Discussion Forum

 Two parallel wires in the plane of the paper are distance X₀ apart. A point charge is moving with speed u between and wires in the same plane at a distance X₁ from one of the wires.
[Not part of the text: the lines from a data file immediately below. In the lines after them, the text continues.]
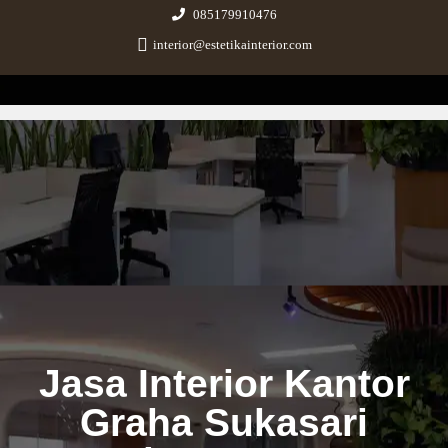
085179910476
interior@estetikainterior.com
Estetika Interior
Design & Build Consultant
Jasa Interior Kantor
Graha Sukasari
When the wires carry current of magnitude I in the same direction, the radius of curvature of the path of the point charge is R₁. In contrast, if the currents in the two wires have directions opposite to each other, the radius of curvature of the path is R₂. If   $\frac{X_{0}}{X_{1}}=3$ , and value of R₁/R₂ is

Answer:

Explanation:

$B_{2}=\frac{\mu_{0}I}{2\pi x_{1}}+\frac{\mu_{0}I}{2\pi(x_{0}-x_{1})}$

        { when  currents are in opposite directions)

$B_{1}=\frac{\mu_{0}I}{2\pi x_{1}}-\frac{\mu_{0}I}{2\pi(x_{0}-x_{1})}$

(when currents are in same direction)

Subtituting $x_{1}=\frac{x_{0}}{3}$ as \left(\frac{x_{0}}{x_{1}}\right)

$B_{1}=\frac{3\mu_{0}I}{2\pi x_{0}}-\frac{3\mu_{0}I}{4\pi x_{0}}=\frac{3\mu_{0}I}{4\pi x_{0}}$

    $R_{1}=\frac{mv}{qB_{1}} $   and  $ B_{2}= \frac{9\mu_{0}I}{4\pi x_{0}}$

 $R_{2}=\frac{mv}{qB_{2}} $

$\frac{R_{1}}{R_{2}}=\frac{B_{2}}{B_{1}}=\frac{9}{3}=3$